After to normalizing cues and responses, the balanceParticipants.R script will also extract a balanced dataset, in which each cue is judged by exactly 70 participants. Because each participant generated three responses, this means each cue has 210 associations. The participants were selected to favor native speakers.
The file containing the balanced date has the naming convention: SWOW-RP.R70.version
.csv, should be located in the data/SWOW/processed folder. It is used by all downstream analysis scripts (see below).
Use createSWOWENGraph.R to extract the largest strongly connected component for graphs based on the first response (R1) or all responses (R123). The results are written to data/SWOW/output/adjacencyMatrices and consist of a file with labels and a sparse file consisting of three values corresponding to row- and column-indices followed by the association frequencies.
In most cases, associative frequencies will need to be converted to associative strengths by dividing with the sum of all strengths for a particular cue.
Vertices that are not part of the largest connected component are listed in a report in the data/SWOW/output/centrality
subdirectory.
Use createResponseStats.R to calculate a number of response statistics. Currently the script calculates the number of types, tokens and hapax legomena responses (responses that only occur once). The results can be found in the output
directory.
Use createCueStats.R to calculate cue statistics. Only words that are part of the strongly connected component are considered. Results are provided for the R1 graph and the graph with all responses (R123). The file includes the following:
coverage
: (how many of the responses are retained in the graph after removing those words that aren't a cue or aren't part of the strongest largest component).H
: Shannon entropy of response distributions for each cueunknown
: the number of unknown responsesx.R2
: the number of missing R2 responsesx.R3
: the number of missing R3 responses
A histogram of the response coverage for R1 and R123 graphs can be obtained from the script plotCoverage.R. Vocabulary growth curves can be obtained with plotVocabularyGrowth.R.
Later responses can be affected by the previous response a participant gave. In general, this is quite rare, but for some cues this effect can be more pronounced. To investigate response chaining, we compare the conditional probabilities of the second response when preceded with a mediated R1 response with conditional probabilities when R2 is not preceded by this mediator. An example of this analysis is available in calculateR12ResponseChaining.R.
We tried to check the spelling of the most common responses (those occurring at least two times in the data), but it's quite likely that some corrections can be improved and some misspellings are missed. This is where git can make our lives a bit easier. If you find errors, please check the correction file and submit a pull request with additional or amended corrections.

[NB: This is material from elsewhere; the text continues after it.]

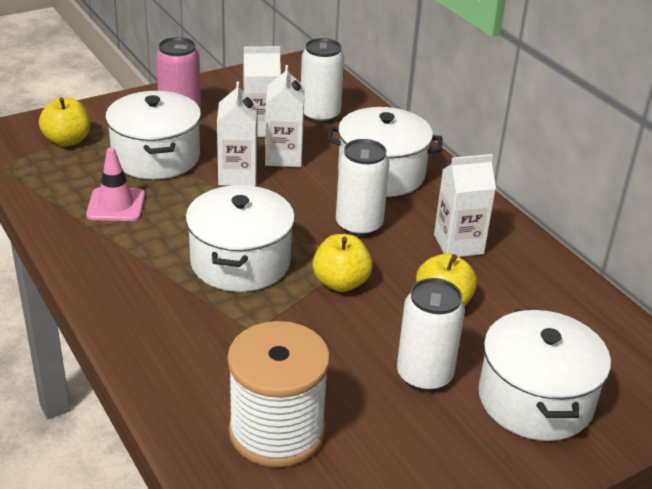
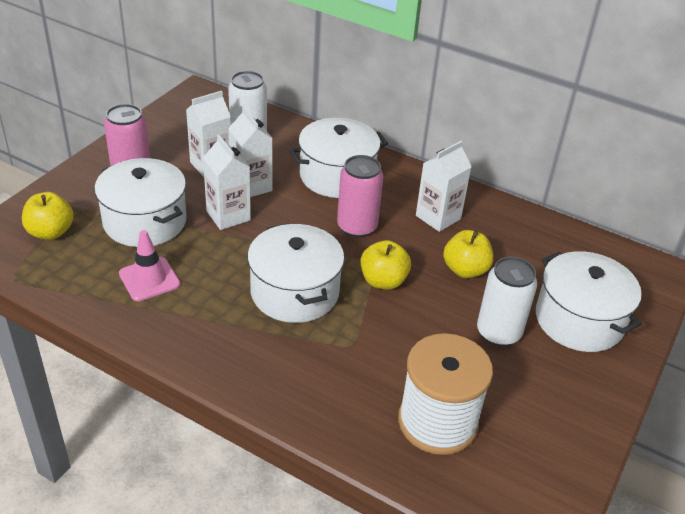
camera: 30 degrees left, 5 degrees up
white can [336,139,389,237] -> pink can [337,155,383,238]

Many files are of importance at this step, please look at the data/dictionaries folder. Among these:
-
rioplatenseProperNames.txt: List of proper names that should not be corrected when found as response
-
rioplatenseWordlist.txt responses that are manually checked. The data in these files take priority over automated (and sometimes faulty) spell-checking. As such, exceptions that should not be touched can be easily included by given including the original response and a correction that is identical.